An MVP, however, isn’t your first iteration. You’ve already tested, researched, and, in some cases, launched your product. It’s also not a temporary thing. Many businesses choose to keep their MVP offering available to the market to gain sufficient customer feedback, continue to improve the product, prove it’s validity to potential investors, and boost their market share.

MMP vs MVP

There are two important concepts when working on a product: minimum viable product and minimum marketable product (MMP).

MVP is primarily for ideal validation, however, commonly used to breathe life into a declining product, help test the market for planned upgrades, among other uses.

On the other hand, MMP is an advanced strategy, involving more features designed to attract customers. Simply put, MMP isn’t just about validation and accessing more customers, it’s about market domination. These products have enough features and quality to woo early adopters, generate revenue, and create buzz.

4 Reasons to Launch an MVP

  • Cost Savings: By starting with an MVP, you reduce the financial risk. Instead of pouring significant resources into a full-fledged product, you test the waters with a smaller investment.
  • User-Centered Design Insights: MVP testing provides valuable insights into what users truly want.

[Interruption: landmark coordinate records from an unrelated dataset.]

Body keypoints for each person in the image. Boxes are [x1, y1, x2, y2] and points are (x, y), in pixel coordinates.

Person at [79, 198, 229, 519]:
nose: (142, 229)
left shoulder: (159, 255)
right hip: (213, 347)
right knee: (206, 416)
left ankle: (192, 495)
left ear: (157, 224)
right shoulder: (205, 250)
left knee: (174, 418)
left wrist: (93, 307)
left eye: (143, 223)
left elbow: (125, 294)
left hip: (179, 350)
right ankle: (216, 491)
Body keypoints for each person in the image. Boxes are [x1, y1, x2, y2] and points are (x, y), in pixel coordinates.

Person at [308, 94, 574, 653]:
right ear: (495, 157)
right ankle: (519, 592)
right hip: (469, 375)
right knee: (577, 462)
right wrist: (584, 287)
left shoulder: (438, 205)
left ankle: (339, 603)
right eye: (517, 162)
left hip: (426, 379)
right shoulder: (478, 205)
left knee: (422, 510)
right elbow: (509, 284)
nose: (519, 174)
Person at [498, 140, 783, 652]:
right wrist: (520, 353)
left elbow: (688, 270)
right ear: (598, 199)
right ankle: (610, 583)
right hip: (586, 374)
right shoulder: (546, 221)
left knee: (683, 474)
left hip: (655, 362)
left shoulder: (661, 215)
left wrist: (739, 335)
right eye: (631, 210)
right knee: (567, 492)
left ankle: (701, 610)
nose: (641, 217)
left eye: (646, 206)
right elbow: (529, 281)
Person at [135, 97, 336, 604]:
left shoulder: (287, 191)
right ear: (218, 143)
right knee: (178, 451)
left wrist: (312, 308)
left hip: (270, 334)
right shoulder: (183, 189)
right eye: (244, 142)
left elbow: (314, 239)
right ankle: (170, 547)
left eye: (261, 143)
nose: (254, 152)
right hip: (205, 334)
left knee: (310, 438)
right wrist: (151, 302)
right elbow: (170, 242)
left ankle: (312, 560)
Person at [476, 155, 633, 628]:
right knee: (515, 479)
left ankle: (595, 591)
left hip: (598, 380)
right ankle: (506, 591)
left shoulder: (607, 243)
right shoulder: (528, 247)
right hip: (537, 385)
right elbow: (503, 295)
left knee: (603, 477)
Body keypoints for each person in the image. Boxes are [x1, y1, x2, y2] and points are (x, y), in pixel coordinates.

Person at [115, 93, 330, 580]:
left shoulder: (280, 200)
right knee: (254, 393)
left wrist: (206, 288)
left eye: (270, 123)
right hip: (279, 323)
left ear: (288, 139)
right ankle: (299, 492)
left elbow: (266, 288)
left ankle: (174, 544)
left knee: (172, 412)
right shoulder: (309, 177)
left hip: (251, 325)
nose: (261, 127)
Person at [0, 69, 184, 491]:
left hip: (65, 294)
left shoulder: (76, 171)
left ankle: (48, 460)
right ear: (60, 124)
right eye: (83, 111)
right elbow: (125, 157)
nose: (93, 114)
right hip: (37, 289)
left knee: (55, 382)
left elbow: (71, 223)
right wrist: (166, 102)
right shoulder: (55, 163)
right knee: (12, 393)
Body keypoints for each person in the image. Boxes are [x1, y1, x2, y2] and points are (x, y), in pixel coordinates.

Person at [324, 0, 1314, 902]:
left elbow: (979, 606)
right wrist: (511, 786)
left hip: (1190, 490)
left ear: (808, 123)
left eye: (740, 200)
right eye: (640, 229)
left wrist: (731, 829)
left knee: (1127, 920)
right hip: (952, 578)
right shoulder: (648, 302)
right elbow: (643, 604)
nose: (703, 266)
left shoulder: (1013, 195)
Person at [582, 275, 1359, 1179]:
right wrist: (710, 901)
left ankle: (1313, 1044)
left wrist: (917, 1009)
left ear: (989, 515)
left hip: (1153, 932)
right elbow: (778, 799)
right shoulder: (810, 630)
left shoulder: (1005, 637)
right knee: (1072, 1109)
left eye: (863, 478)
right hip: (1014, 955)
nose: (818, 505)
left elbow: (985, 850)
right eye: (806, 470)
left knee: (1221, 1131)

You can identify pain points, gather feedback, and refine your product based on real-world usage.
  • Fast Business Launches: An MVP allows you to get your product out there quickly. It’s like dipping your toes in the water before diving in. Speedy launches help you stay agile and responsive.
  • Early Investor Buy-In: Investors appreciate seeing a tangible product or prototype. An MVP demonstrates your commitment and vision, making it easier to secure early-stage funding.

Further Reading: Launching a New Product? 8 Go-to-Market Challenges to Avoid

6 Simple Steps to Developing an MVP Framework

Similar to any product development, the first step to launching an MVP begins with determining your business goals and addressing customer needs. This step involves answering questions like ‘What does this product do?’ ‘Who is it for?’ ‘What problem(s) does it solve?’ ‘What gap does the product fill?’ among others. 

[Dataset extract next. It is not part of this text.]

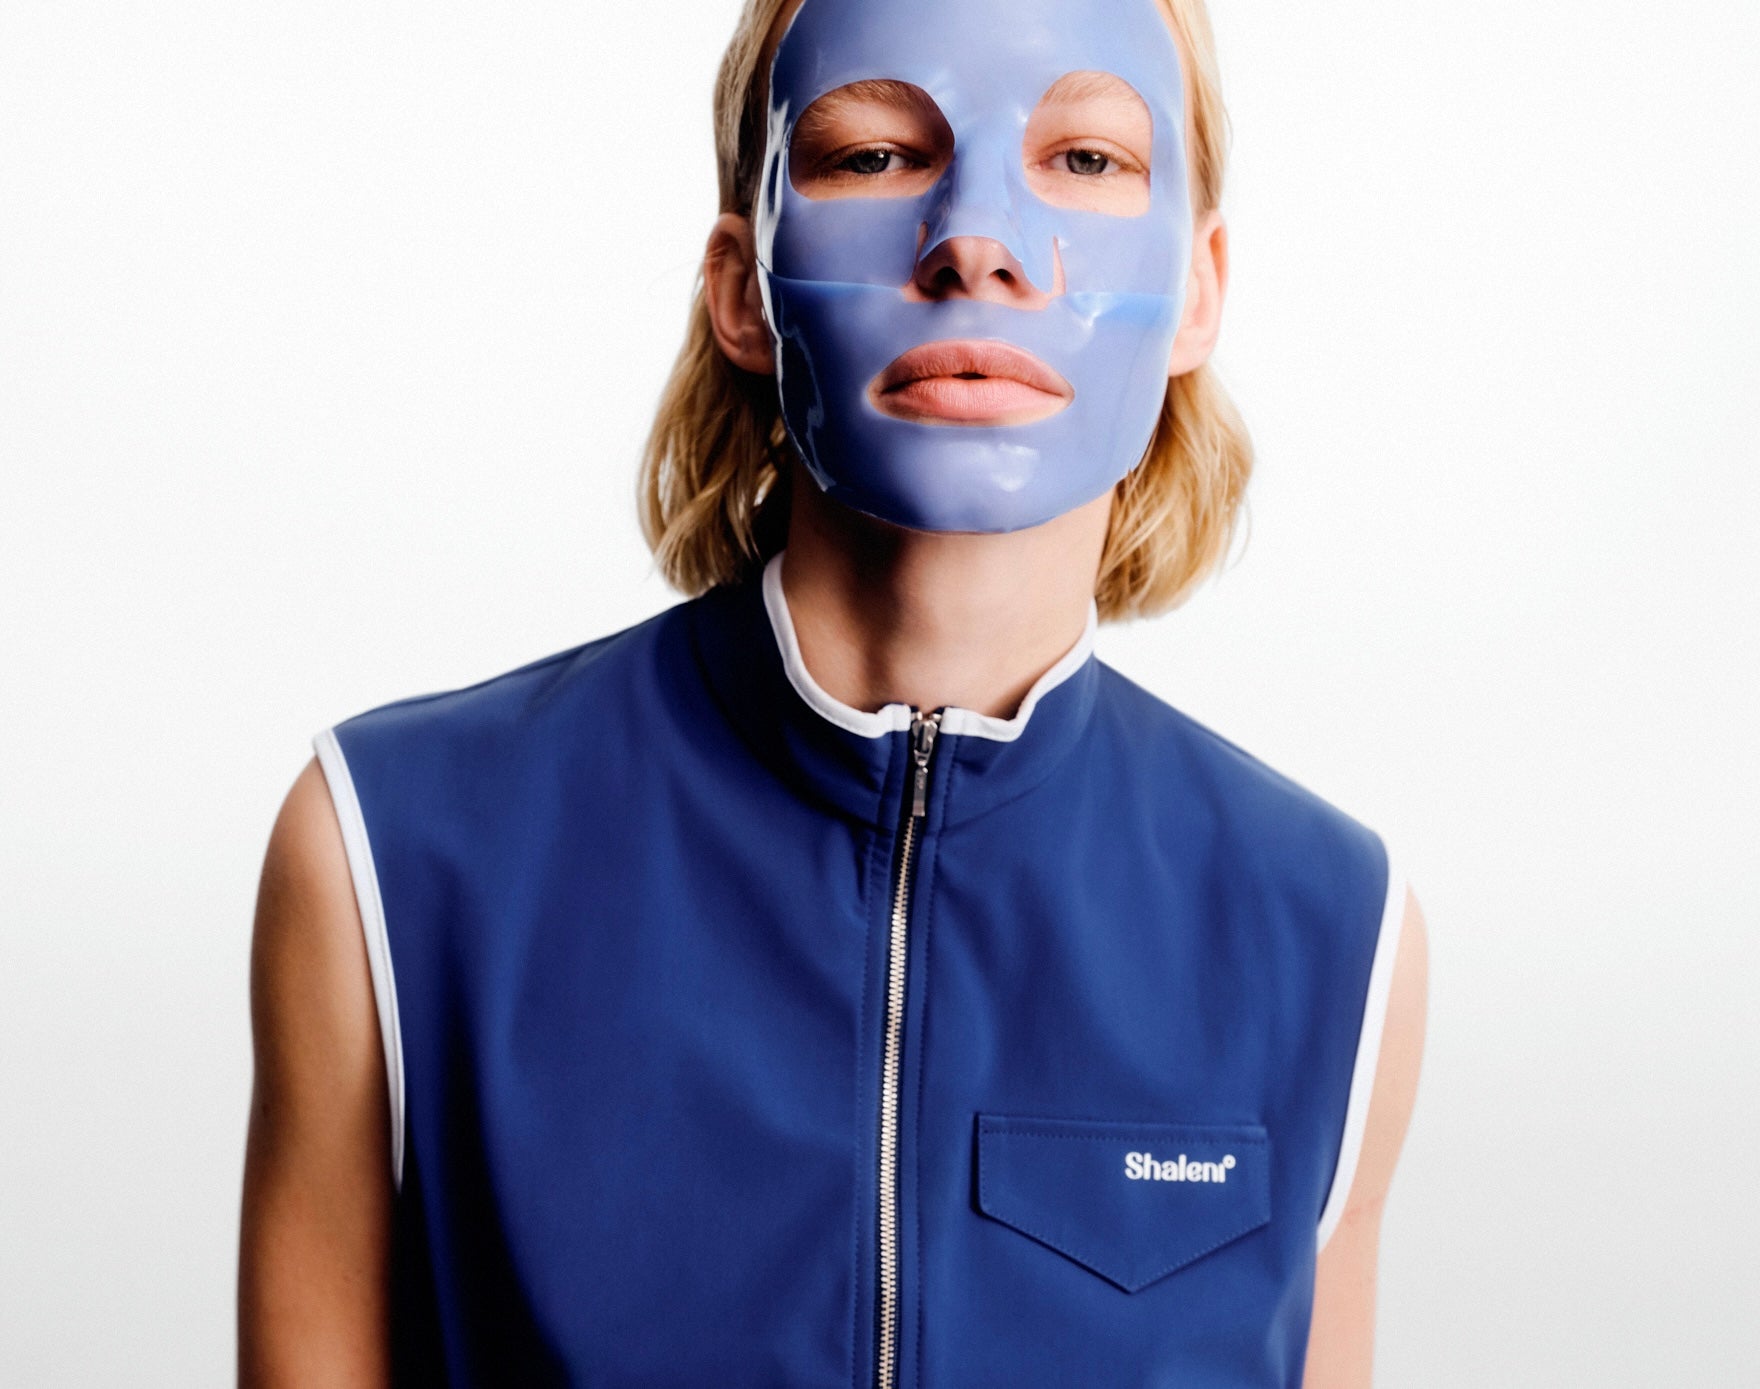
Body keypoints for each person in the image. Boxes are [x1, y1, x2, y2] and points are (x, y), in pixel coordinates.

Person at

In this step, it’s crucial to ensure that your planned MVP aligns with your business objectives.

The second step and a cornerstone of your minimum viable product framework is market research. This is also a continuous process from before you launch your MVP to well after you release your MVP. 

Market research involves user research; competitor research; customer feedback about different functions; perception of cost vs value, and many others.

Next, comes determining your unique selling points (USPs). Following your market research, you need to identify how you can sustainably stand out from direct and indirect competitors. Your USP needs to be in line with your company’s overall objective and market position.

The more you understand your competitors and market and customer needs, the clearer your USPs will be. This step helps contribute to the continuous MVP iterations.

The fourth step is the translation of all the previous three steps into an MVP development plan. Not just what features and functionalities allow you to appeal to your target audience’s needs and standout in your market, but more importantly, how you can future-proof your product.

The following step is to determine the key performance indicators (KPIs) you’ll use to measure progress, growth, and the success level of your MVP.

The last step in your MVP framework is determining how to attract early adopters and generate initial sales for your product. 

Limiting the Slipper Slope

While developing your MVP, you should keep track of your costs. But remember that your MVP isn’t a cheap version of your product. You want to spend minimum resources but still offer enough features and value to generate the output you need from this product, whether it’s testing the market, expanding your customer base, attracting investors, or something else.

Finally, building and launching your MVP is only half of your MVP framework; the actual benefit comes from continuous improvements where you can test and identify where your true customer value lies, and increase that value until you have a full-fledged, successful product that allows you to lead the market, expand, and grow on a solid foundation.